Everything About The Fire The Size of A Football Field That Erupted Near Lim Chu Kang Cemetery

Every year, we prepare ourselves for (read: complain our butts off about) the forest fires in nearby Indonesia.

Forest fires in Singapore, though?

In case you didn’t know, Singapore has forest fires too.

It’s just that they aren’t as well-publicised, prolonged and headache-causing as the haze caused by those in Indonesia.

Until today, that is.

Fire Near Lim Chu Kang Chinese Cemetery

This image isn’t taken in Indonesia.

Image: SCDF Facebook page

It’s taken in Singapore.

On the morning of Monday, March 4, a vegetation fire broke out near Lim Chu Kang Chinese Cemetery. A total of 8 emergency vehicles and 52 firefighters were involved.

What Happened

The fire was about the length of one football field and involved piles of timber waste.

At 7.05 am on Monday morning, the Singapore Civil Defence Force (SCDF) was alerted to the fire and commenced firefighting operations till late in the night.

Image: SCDF Facebook page

The nearest fire hydrants were about 2km away; 25 of their firefighters from the special rescue unit had to manually lay hoses in order to ensure the flow of a constant water supply.

They also set up portable pumps at intervals which helped increase the water pressure.

Image: SCDF Facebook page

Fighting The Fire Throughout The Night

The SCDF updated the public with a Facebook post on Monday night, explaining that the fire was “slow burning” and “deep seated”. The nearby “thick vegetation” and “windy conditions” also worked to prolong their firefight through the night.

An onsite rehabilitation center was set up to allow the firefighters to take turns to recuperate.

Image: SCDF Facebook page

Support from Singaporeans poured in, thanking the firefighters for their bravery and service, as well as reminding them to take care and rest if needed.

The SCDF responded to these well-wises by saying: “Your kind words keep their fighting spirit high even when the going gets really tough. Thank you!”

After a gruelling 19 hours, the fire was finally put out at around 2 am.

You can watch the video of the firefighting efforts here:

Netizens’ Comments

While most Singaporeans expressed sincere gratitude to the SCDF, some also speculated about the origins of the fire, particularly the piles of timber waste.

Image: Screengrab from Facebook

But really, from all of us at Goody Feed:

Thank you, SCDF, for being great at putting out fires and burning people on the internet.

Forest Fires in Singapore

Image: infuz / Shutterstock.com

Compared to the super complained about, annual Indonesian haze, forest fires in Singapore receive much less publicity.

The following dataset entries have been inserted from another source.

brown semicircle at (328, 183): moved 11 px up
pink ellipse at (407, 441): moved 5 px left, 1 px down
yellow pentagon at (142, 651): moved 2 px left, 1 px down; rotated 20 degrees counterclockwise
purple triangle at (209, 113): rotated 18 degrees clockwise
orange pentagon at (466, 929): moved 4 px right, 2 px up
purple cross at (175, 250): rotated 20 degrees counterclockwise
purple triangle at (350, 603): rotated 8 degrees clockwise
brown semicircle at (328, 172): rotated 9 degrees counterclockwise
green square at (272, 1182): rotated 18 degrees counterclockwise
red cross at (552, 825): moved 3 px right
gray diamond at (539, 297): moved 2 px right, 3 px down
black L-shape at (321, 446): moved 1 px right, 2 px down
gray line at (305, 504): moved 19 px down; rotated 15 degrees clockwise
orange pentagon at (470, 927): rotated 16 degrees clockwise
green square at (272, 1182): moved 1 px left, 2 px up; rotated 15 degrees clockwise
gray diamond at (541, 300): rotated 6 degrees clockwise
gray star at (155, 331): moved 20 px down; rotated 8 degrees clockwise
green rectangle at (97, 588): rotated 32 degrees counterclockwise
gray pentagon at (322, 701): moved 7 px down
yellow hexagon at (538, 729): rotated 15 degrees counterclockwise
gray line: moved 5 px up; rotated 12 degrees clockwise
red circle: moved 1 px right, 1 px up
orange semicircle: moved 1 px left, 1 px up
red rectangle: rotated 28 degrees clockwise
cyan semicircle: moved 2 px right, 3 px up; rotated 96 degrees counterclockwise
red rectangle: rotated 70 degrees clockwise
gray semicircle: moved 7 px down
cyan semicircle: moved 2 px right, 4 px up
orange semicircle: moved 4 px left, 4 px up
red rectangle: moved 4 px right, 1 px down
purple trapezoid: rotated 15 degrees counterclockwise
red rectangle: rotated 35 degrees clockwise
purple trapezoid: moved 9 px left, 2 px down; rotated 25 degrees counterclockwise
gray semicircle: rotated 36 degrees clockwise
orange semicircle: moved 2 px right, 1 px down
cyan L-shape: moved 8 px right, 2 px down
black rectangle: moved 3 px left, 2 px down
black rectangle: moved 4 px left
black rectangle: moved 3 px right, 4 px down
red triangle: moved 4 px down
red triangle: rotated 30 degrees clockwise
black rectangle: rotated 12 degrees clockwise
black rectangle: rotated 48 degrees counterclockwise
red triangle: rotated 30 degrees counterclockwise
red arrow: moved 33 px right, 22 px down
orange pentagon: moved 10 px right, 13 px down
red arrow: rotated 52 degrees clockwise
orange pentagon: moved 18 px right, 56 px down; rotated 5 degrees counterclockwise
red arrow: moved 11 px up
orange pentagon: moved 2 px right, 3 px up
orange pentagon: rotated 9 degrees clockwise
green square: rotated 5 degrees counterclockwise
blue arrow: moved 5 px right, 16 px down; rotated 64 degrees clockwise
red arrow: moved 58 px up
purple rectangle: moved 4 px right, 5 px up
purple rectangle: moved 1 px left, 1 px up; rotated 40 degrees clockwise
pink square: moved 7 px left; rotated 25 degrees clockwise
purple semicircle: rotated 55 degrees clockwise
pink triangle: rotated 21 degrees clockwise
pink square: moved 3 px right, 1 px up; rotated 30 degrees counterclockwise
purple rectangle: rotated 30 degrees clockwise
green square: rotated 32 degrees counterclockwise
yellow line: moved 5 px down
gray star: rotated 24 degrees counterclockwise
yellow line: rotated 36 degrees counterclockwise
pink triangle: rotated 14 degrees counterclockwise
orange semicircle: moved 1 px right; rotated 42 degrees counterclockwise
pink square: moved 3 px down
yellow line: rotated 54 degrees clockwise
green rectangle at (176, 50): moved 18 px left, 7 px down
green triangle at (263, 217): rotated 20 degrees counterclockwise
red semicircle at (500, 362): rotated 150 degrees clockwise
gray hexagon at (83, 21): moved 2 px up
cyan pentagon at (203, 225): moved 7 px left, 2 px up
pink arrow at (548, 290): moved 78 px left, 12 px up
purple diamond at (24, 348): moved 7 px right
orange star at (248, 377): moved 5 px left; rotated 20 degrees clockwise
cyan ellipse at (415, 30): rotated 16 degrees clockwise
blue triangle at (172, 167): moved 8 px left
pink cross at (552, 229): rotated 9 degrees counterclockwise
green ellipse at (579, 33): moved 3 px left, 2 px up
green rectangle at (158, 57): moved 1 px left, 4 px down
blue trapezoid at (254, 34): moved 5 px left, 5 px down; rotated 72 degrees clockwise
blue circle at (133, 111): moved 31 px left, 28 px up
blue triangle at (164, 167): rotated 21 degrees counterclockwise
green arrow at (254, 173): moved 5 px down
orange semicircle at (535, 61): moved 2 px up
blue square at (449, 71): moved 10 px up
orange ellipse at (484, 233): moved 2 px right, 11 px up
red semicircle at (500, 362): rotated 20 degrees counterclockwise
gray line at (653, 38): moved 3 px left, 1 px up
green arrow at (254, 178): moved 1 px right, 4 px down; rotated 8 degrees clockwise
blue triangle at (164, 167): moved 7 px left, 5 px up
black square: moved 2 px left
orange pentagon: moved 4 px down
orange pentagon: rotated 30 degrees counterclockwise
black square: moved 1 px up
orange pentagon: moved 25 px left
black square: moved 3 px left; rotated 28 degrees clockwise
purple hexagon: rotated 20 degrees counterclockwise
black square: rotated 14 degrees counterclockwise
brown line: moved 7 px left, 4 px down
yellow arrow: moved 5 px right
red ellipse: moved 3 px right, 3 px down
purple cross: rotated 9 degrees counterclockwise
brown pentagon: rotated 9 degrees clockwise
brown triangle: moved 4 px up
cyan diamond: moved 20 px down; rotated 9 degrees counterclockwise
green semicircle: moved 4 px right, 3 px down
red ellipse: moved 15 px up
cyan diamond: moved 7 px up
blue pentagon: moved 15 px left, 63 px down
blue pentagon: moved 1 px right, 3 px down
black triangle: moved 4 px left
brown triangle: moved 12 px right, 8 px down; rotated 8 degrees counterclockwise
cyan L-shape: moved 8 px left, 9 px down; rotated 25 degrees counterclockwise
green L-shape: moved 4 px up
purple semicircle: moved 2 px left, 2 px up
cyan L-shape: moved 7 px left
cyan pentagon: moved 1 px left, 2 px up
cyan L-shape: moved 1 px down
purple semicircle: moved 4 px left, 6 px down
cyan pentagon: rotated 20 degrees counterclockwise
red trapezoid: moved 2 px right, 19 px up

However, due to Singapore’s extremely hot climate, it shouldn’t come as a surprise that we experience quite a number of vegetation fires too.

In 2016, the SCDF reported about 600 forest fires, about a 60% increase from 2015’s 368 fires.

What Causes Forest/Vegetation Fires?

Image: i-his

The SCDF reports that it attends to about 350 roadside vegetation fires annually.

A majority of these fires are caused by cigarette butts, littered by motorists who throw their cigarette butts onto central dividers or roadside plants and trees. These cigarette butts then kindle the dry leaves and twigs which can accumulate along the roads.

Fires can also break out in areas where rubbish and waste is left to pile up.


The SCDF urges the public to be more mindful in order to prevent fires from breaking out.

Also, The World is Just Getting Hotter

Image: PNG Image

Beyond that, climate change is a huge culprit.

With rising global temperatures, the number of hotspots is increasing in the northern ASEAN region. As Singapore is already really hot in the first place, we are naturally affected.

Just in the first 3 months of 2016 alone, 121 vegetation fires broke out in Singapore.

What To Do in a Fire

In a case where you are caught in a fire, here are some tips to help you stay safe

  • Remain calm and call 995 for the SCDF (take this number down!)
  • Alert everyone and get them to evacuate the area as quickly and orderly as possible
  • Turn off accessible gas mains
  • Use a fire extinguisher if you can
  • Stay low and cover your mouth and nose as you evacuate. If the smoke is really bad, crawl on your hands and knees
  • If you are trapped in a building, move to a window, open it and shout for help. Do not jump.
  • If you see others who have collapsed or need help, help them only if you are in a good enough physical condition to do so. It not, inform the SCDF when you have evacuated the building and leave the rescuing to them

Stay safe everyone, and a huge thank you to the SCDF for their brave efforts!